### Text segment:
################

This likely will resonate with jurors. “I have long believed that the most important question in any medical negligence lawsuit is whether the members of the jury will conclude that they would want the defendant to treat family members,” Volpi shares.
It is difficult for jury members to feel that way about a defendant who lacks traditional ED credentials. “This is true for physicians, midlevels, and nurses in the ED,” Volpi adds.
It is better to use an experienced travel emergency nurse than to float an inexperienced staff nurse from another unit to the ED, according to Taralynn R. Mackay, RN, JD, partner at McDonald, Mackay, Porter & Weitz. “I have seen hospitals float all types of nurses without consideration of their increased liability due to a lack of orientation and the nurse’s lack of training for the area floated to,” Mackay says.
In Mackay’s experience, nurses who are floated typically receive little to no orientation. The assumption is since that nurse already works in the hospital, sometimes for many years, that nurse is fully capable of working in the ED.
“This is also seen with new hires. An experienced nurse is not expected to need a full orientation, and if the nurse requests more training, the perception is that something is wrong with the nurse,” Mackay says.
Anna Berent, JD, MBA, says, “plaintiffs’ attorneys love stringing together an argument of ‘profits over people.’ They know it resonates with jurors and evokes fear that an emergency department is not a safe place.”
During depositions of float nurses, plaintiffs’ attorneys can ask persistent questions about the frequency of ED shifts, the amount of training received, and the type of day-to-day shift the nurse typically experiences when not floating. “The kind of shift that would garner the most scrutiny is the one that is not defined by the fast-paced environment of the ED,” says Berent, senior director of claims in the New York City office of MCIC Vermont, a provider of medical professional malpractice insurance.

################

### Recorded information:
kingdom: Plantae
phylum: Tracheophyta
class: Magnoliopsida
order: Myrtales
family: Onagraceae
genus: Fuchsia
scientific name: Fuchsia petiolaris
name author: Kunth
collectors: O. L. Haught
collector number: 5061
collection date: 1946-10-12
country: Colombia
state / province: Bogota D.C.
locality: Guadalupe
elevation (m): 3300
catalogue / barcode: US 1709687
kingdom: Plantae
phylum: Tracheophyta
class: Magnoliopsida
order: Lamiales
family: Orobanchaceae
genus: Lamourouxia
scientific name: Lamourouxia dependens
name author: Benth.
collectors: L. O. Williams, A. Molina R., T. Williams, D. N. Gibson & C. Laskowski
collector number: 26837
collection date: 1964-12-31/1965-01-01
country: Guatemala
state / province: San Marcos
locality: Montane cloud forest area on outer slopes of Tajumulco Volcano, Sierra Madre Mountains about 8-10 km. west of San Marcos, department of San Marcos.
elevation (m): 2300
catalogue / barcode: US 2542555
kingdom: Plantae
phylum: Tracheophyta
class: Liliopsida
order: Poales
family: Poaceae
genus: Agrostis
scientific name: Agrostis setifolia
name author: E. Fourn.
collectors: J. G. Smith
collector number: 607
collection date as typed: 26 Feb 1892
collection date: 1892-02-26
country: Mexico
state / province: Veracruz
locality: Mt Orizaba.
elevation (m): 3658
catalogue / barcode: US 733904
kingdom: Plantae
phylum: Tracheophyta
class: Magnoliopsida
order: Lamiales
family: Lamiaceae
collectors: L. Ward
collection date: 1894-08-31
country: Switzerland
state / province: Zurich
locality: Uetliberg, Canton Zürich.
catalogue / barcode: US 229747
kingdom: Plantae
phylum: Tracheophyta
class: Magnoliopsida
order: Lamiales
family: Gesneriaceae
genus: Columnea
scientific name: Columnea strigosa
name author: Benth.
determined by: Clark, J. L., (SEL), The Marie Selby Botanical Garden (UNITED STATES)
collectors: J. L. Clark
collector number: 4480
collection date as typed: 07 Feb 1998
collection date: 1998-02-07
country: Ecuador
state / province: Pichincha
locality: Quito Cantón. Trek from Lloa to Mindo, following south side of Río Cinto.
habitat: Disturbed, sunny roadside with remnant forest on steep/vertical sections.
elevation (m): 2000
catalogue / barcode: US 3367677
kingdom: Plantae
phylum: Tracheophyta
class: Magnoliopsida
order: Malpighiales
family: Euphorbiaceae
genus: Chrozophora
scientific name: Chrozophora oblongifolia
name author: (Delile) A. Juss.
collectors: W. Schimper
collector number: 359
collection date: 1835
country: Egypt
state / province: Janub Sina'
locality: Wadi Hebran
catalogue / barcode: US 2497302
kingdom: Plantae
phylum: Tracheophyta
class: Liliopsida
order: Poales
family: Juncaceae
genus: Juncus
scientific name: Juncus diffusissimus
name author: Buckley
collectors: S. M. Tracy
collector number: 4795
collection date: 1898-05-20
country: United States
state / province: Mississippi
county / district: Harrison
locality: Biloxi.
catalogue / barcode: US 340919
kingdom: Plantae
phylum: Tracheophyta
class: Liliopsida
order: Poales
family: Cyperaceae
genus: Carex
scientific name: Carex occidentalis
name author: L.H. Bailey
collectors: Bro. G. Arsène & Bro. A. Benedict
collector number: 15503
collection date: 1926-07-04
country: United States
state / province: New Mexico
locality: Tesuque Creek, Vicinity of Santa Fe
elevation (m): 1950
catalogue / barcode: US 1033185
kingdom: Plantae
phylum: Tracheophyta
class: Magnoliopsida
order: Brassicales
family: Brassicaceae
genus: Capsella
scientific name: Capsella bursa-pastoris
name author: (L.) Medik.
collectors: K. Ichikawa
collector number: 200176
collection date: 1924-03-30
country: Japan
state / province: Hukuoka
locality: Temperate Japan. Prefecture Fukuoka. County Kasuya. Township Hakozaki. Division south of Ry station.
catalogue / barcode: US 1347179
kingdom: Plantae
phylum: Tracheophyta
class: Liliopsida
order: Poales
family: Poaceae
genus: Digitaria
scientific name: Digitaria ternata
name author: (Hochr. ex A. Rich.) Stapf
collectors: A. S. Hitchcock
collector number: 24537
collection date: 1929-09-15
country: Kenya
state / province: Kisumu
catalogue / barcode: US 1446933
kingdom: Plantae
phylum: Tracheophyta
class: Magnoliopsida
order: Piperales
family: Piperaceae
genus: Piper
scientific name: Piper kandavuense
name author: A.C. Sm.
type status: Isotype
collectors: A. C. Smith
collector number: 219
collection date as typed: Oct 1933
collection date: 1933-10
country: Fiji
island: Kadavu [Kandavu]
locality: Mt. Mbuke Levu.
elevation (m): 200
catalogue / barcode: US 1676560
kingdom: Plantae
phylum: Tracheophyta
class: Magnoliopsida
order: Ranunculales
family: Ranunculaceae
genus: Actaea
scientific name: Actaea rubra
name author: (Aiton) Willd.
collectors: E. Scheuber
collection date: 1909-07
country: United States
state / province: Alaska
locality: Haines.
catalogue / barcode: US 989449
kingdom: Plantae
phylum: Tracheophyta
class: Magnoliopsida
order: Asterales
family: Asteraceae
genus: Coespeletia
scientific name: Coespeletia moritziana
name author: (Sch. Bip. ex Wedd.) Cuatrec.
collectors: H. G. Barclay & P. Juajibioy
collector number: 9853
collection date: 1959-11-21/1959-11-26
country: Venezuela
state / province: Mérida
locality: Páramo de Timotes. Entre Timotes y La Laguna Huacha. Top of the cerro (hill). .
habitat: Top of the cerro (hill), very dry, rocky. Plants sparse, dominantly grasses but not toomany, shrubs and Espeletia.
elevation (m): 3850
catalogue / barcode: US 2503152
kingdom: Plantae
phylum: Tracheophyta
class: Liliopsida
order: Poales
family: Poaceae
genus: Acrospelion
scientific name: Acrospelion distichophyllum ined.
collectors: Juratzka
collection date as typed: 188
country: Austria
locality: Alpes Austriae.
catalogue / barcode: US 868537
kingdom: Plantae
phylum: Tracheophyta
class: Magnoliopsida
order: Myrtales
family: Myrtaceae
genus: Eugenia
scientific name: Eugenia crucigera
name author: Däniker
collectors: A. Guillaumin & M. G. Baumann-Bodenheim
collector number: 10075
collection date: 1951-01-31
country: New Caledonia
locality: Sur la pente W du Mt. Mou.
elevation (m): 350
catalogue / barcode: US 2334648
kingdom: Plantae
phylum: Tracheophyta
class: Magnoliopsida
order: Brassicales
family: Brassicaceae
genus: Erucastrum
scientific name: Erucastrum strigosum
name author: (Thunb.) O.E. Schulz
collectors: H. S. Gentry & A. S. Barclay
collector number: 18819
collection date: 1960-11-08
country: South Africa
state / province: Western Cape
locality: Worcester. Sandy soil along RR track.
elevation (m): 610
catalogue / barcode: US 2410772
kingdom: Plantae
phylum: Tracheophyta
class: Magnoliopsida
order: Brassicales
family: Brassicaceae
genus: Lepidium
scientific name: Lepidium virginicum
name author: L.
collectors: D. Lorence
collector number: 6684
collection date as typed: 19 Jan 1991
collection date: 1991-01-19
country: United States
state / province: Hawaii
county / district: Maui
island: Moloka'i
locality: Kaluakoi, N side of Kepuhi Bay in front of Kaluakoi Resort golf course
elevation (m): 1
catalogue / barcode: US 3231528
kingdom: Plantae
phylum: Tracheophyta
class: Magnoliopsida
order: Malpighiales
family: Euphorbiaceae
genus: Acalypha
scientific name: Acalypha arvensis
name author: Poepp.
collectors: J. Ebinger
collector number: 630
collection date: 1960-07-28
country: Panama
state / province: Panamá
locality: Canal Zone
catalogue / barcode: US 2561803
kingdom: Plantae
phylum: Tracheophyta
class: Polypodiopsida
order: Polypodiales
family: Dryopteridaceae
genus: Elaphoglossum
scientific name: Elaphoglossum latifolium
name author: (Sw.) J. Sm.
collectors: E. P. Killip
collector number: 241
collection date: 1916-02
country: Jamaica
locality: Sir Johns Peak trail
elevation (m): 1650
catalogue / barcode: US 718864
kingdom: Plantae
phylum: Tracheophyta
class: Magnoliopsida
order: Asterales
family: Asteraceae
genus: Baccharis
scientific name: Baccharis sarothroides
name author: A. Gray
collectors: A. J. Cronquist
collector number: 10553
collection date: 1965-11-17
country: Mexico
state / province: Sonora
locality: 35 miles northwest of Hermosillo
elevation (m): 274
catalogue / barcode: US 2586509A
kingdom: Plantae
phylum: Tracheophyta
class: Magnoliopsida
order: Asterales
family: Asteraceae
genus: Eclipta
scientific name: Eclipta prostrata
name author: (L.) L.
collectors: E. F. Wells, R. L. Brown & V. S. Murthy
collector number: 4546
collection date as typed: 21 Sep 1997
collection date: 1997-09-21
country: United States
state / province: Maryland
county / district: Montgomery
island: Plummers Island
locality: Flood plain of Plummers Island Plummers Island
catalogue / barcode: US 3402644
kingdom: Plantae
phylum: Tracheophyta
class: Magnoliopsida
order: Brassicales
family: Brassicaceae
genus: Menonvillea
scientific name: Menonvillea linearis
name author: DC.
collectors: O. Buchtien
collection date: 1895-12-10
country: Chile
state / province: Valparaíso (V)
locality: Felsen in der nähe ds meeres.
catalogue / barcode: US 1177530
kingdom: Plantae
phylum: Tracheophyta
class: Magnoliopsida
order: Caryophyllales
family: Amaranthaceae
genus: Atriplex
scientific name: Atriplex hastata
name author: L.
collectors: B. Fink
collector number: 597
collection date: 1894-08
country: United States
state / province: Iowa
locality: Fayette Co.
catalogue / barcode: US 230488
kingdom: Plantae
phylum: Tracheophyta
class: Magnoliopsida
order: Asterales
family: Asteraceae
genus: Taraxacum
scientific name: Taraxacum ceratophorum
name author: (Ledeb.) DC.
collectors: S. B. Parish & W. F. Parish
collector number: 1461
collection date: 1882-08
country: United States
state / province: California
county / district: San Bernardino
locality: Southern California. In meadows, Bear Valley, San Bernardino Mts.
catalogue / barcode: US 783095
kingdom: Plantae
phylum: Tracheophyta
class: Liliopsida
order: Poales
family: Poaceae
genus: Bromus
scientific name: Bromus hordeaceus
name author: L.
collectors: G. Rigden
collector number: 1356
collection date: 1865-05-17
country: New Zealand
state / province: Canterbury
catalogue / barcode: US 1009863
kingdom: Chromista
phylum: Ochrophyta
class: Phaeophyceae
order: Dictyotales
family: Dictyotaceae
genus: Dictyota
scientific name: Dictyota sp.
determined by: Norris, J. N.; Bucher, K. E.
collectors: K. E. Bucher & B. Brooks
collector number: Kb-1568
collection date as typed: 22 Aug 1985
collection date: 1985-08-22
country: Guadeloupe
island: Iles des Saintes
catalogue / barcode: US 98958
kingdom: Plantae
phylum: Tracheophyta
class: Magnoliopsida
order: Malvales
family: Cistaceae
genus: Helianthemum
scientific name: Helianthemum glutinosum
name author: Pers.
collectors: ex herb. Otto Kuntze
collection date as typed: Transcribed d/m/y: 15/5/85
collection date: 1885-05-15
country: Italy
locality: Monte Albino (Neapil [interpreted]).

################

### Aim of the task:
In the text on staffing the emergency department, how much orientation do floated nurses typically receive in Mackay's experience?

### Your solution:
Little to no orientation.